(Images with bounding boxes)
○ ○ ○ ○
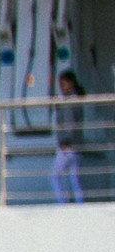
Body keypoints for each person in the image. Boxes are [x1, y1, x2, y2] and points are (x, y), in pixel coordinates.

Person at [53, 70, 85, 204]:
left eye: (63, 83)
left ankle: (62, 203)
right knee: (74, 178)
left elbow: (69, 122)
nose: (61, 86)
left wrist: (65, 141)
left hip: (68, 145)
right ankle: (80, 204)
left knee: (54, 176)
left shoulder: (70, 100)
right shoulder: (77, 98)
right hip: (77, 145)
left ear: (70, 82)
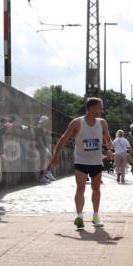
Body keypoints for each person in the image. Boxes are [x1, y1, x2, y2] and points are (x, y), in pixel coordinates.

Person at [47, 97, 114, 229]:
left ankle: (95, 216)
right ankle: (79, 216)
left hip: (96, 161)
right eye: (100, 107)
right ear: (91, 108)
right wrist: (55, 156)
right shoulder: (77, 123)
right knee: (81, 188)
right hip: (81, 160)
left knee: (96, 189)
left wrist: (110, 150)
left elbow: (108, 139)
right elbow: (63, 139)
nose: (102, 110)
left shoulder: (102, 123)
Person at [35, 115, 55, 184]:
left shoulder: (42, 128)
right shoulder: (39, 128)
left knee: (50, 158)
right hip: (42, 147)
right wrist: (45, 148)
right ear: (44, 121)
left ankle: (47, 173)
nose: (47, 122)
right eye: (46, 121)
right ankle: (41, 178)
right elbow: (40, 140)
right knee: (43, 162)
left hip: (44, 147)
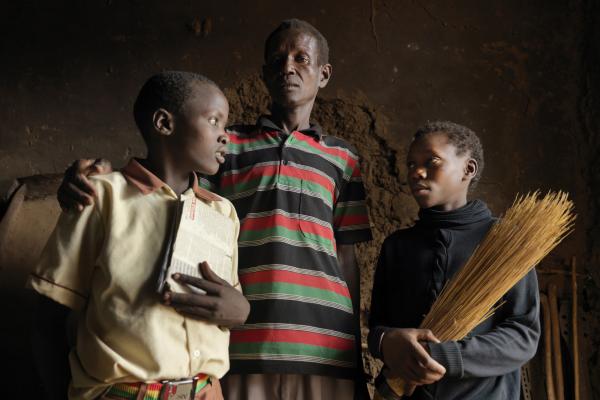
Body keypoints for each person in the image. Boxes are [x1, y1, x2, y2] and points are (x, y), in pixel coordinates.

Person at [57, 19, 375, 400]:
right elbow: (169, 196)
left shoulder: (343, 158)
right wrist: (93, 180)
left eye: (300, 59)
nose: (287, 67)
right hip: (244, 339)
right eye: (276, 60)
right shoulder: (226, 147)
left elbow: (346, 257)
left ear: (323, 75)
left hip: (325, 343)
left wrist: (353, 346)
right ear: (263, 74)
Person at [30, 71, 250, 400]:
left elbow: (225, 305)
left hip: (206, 392)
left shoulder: (221, 213)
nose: (225, 136)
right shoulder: (100, 196)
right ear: (164, 123)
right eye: (214, 121)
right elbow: (48, 317)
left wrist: (241, 312)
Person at [368, 121, 540, 399]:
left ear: (468, 169)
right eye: (411, 164)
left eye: (431, 161)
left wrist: (445, 356)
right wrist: (389, 342)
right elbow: (377, 328)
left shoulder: (505, 241)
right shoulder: (397, 247)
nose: (416, 172)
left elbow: (523, 335)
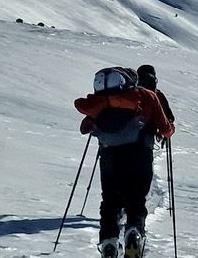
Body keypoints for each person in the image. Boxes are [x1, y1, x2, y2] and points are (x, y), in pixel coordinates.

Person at [74, 67, 174, 258]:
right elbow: (165, 127)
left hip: (109, 155)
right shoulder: (148, 96)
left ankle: (109, 242)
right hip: (139, 154)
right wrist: (168, 131)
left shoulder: (103, 101)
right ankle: (134, 233)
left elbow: (85, 126)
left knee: (110, 201)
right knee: (136, 200)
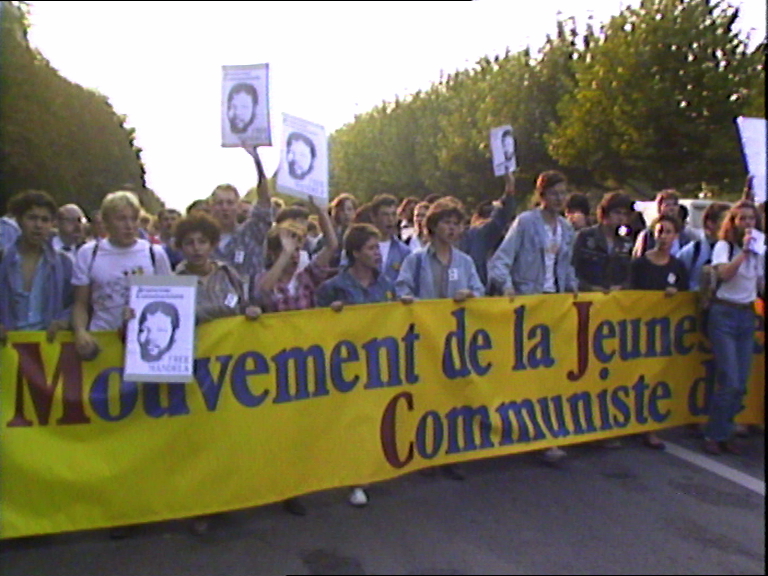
○ ○ ○ ○
Action item: Your copy should hold exactly the lines from the one with "left hip: (109, 155)" through the end of the records, both included, and no pictures.

Response area:
left hip: (109, 155)
right shoulder: (148, 96)
left ankle: (109, 242)
right hip: (139, 154)
right wrist: (168, 131)
left shoulder: (103, 101)
right ankle: (134, 233)
left elbow: (85, 126)
left knee: (110, 201)
right knee: (136, 200)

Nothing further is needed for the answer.